Democracies With Sovereign Currencies Can Dance

By Anonymous
April 9, 2019

The mainstream attack on MMT is nothing less than an attempt to disguise the glaringly obvious error at the center of the mainstream view of economic thinking.  Mainstream economics is a nihilistic theory devoid of moral anchor.  Mainstream economics ceased to explore the operation of the real economy decades ago and has become an intellectual exercise that assumes the organization of modern society is justified simply because that is how it is.  While some mainstream economists may want to tinker around the edges to make the system more fair few really want to call into question the organizing realities.  The biggest reality they do not wish to face is that money is a symbolic creation rather than an actual productive resource.

Mainstream economics abandoned any attempt to justify the payments to capital owners when they surrendered the field to Post-Keynesians at the end of the Cambridge controversies.  Capital is not paid due to its productivity.  Capital is paid as a residual that is left over after production occurs.  Capital is simply another form of rent.

With the abandonment of any attempt to justify the role capital plays in the production process mainstream economists ventured further and further into the intellectual woods.  They began to abandon any semblance of justifying the payments to capital.  The distinctions between capital as machinery and capital as money blurred and the mainstream literature simply stopped caring about the topic.  Money is capital, and control of money gives the lords of finance a right to call upon the income stream of society, why would anybody question that?

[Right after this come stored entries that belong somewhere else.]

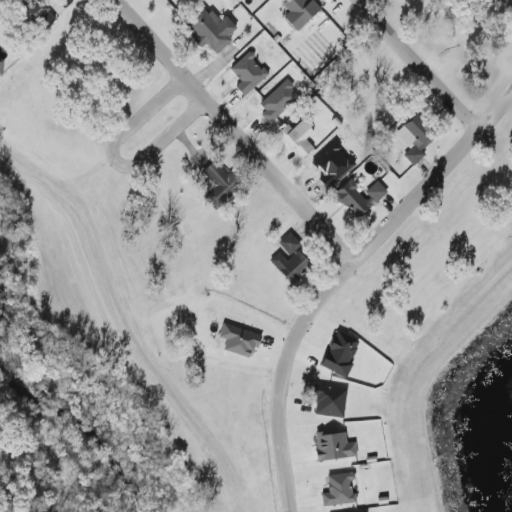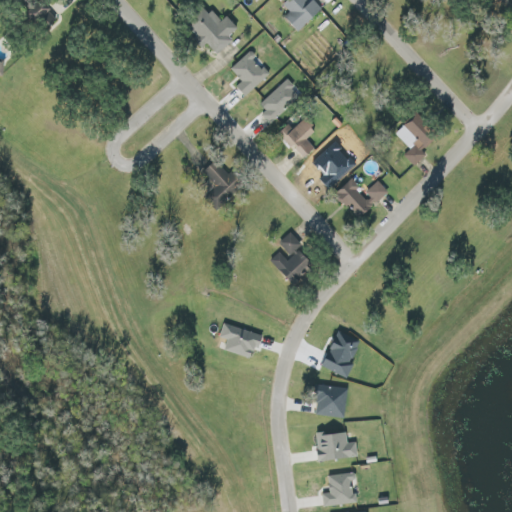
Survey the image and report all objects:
building: (511, 0)
building: (304, 10)
building: (215, 33)
building: (2, 68)
road: (421, 68)
building: (249, 74)
building: (279, 102)
road: (164, 109)
road: (238, 132)
building: (302, 137)
building: (419, 139)
building: (226, 186)
building: (377, 193)
building: (356, 200)
building: (290, 244)
building: (293, 267)
road: (344, 280)
building: (241, 342)
building: (333, 402)
river: (85, 422)
building: (336, 448)
building: (340, 491)
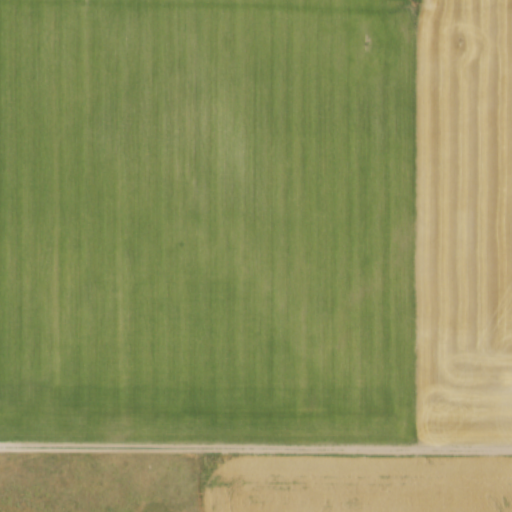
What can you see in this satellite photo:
road: (256, 449)
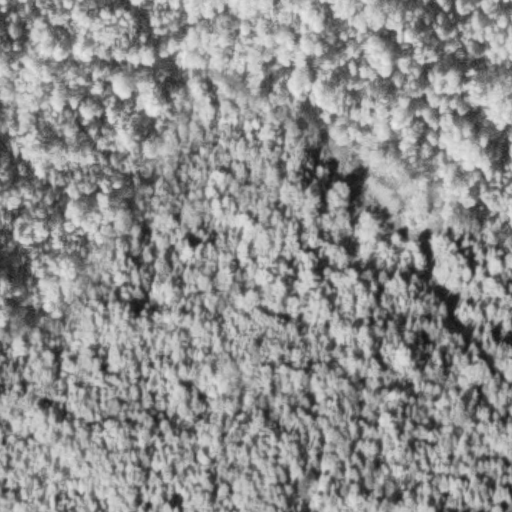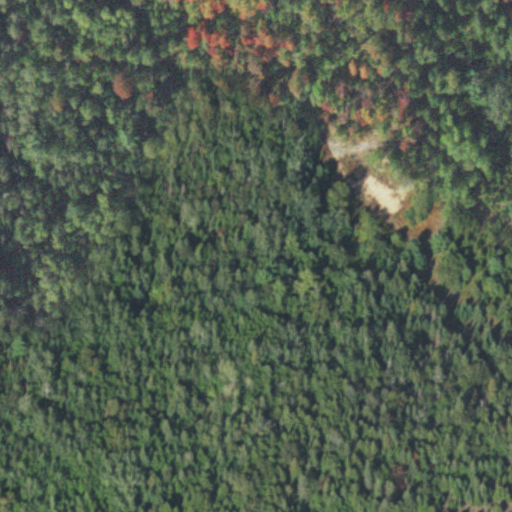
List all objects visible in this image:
road: (474, 306)
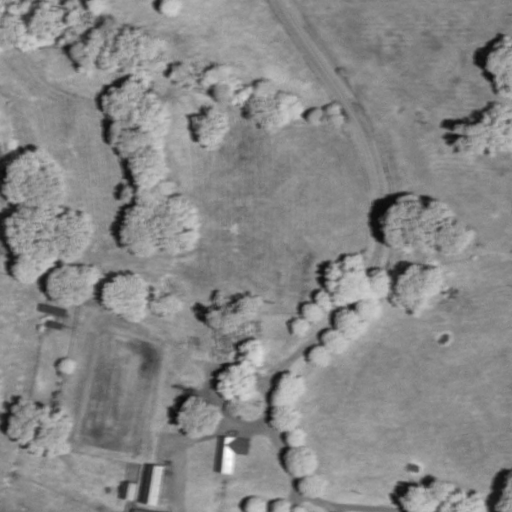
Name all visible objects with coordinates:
road: (371, 270)
building: (53, 311)
road: (162, 337)
road: (202, 435)
building: (231, 451)
building: (231, 453)
building: (155, 483)
building: (156, 486)
building: (130, 490)
building: (130, 491)
road: (293, 495)
road: (331, 509)
road: (360, 509)
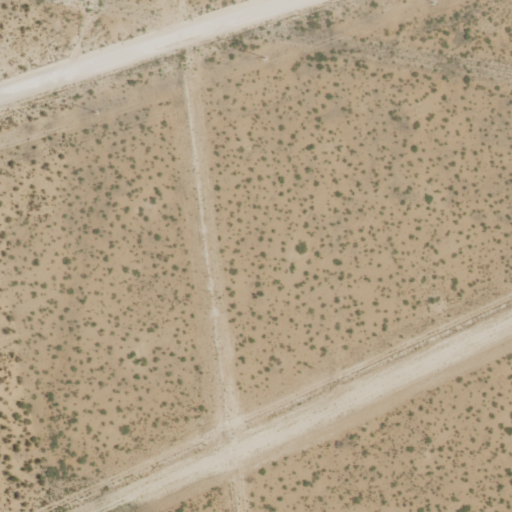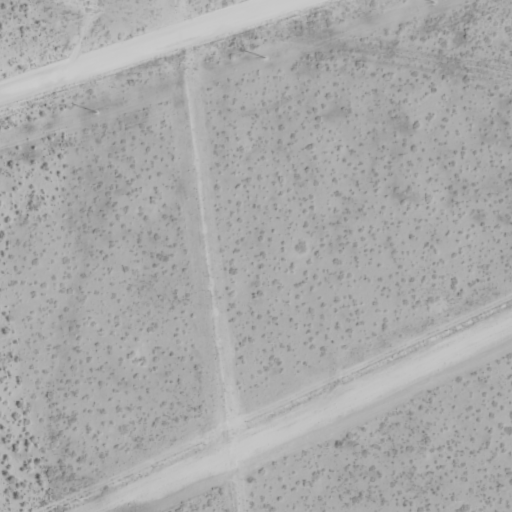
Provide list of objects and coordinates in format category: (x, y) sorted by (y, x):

Machinery and money capital are the same thing in the writings of most mainstream economists.  This line of thinking places the banking industry, not the engineering community, as the source of economic progress.  The ability of the bank to make a loan is how the house is built.  The ability of the bank to finance the creation of a new business is the origin of the value of that business.  Or so the mainstream vision presumes.

The ability to fund the action is the power of capital.  Capital, in this mainstream vision, is the power to fund the activities of the people who wish to take action.  The mainstream has spent decades building up a theory based upon the assumption that funding of activities is the justifying reason for capital to be paid its income.  The reasoning of the mainstream is simple:  finance risks its wealth in order to pay people to take economic actions and that risk is the reason finance should be paid.  Finance funds those actions through the selfless acts of savings done by the titans of finance and that savings is costly in terms of sacrificed personal consumption.  The payment is clearly justified, within this perspective, because each act of financing risks the loss of that sacrifice.

MMT calls into question this fundamental justification of the power of the financial elites.  By showing that money is a creation of the state and banks it threatens the very myth that underpins the massive stream of income diverted to the overlords of finance.  MMT shows that government creates money through the act of spending and destroys it through taxation.  MMT forces economists to admit that banks do not fund lending through savings.  Instead MMT shows that savings is the result of borrowing and that the lords of finance literally create the money they lend with the wave if a hand.  If the money is simply created by whim, it is much harder to justify the incredible payments these financiers obtain.

Mainstream theorists do not attack these fundamental points of MMT, they pretend that their actual issue is with the outcomes of uncontrolled government spending.  Of course MMT would never justify such an inflationary policy.  Instead MMT demystifies the true source of power in finance and this is what is feared.  MMT points out that money is a creation of society and currently we have given a monopoly on that creation to the financial elites who have used that monopoly to extend their personal power.  They have used that monopoly to build mansions and private jets while letting millions go without educations and healthcare.  They have used that monopoly to empower themselves as economic overlords while indebting their fellow citizens without justification.

MMT has the gall to point out that society is only at the mercy of these titans for as long as we choose to be.  Mainstream economists are afraid because MMT practitioners have pointed out that the emperor has no clothes.  For as long as nobody was hearing what MMT was saying the emperor could dance, but now the emperor’s aides are afraid the citizens might be listening.

[This post was posted as anonymous as the author is a grad student who fears his professors.]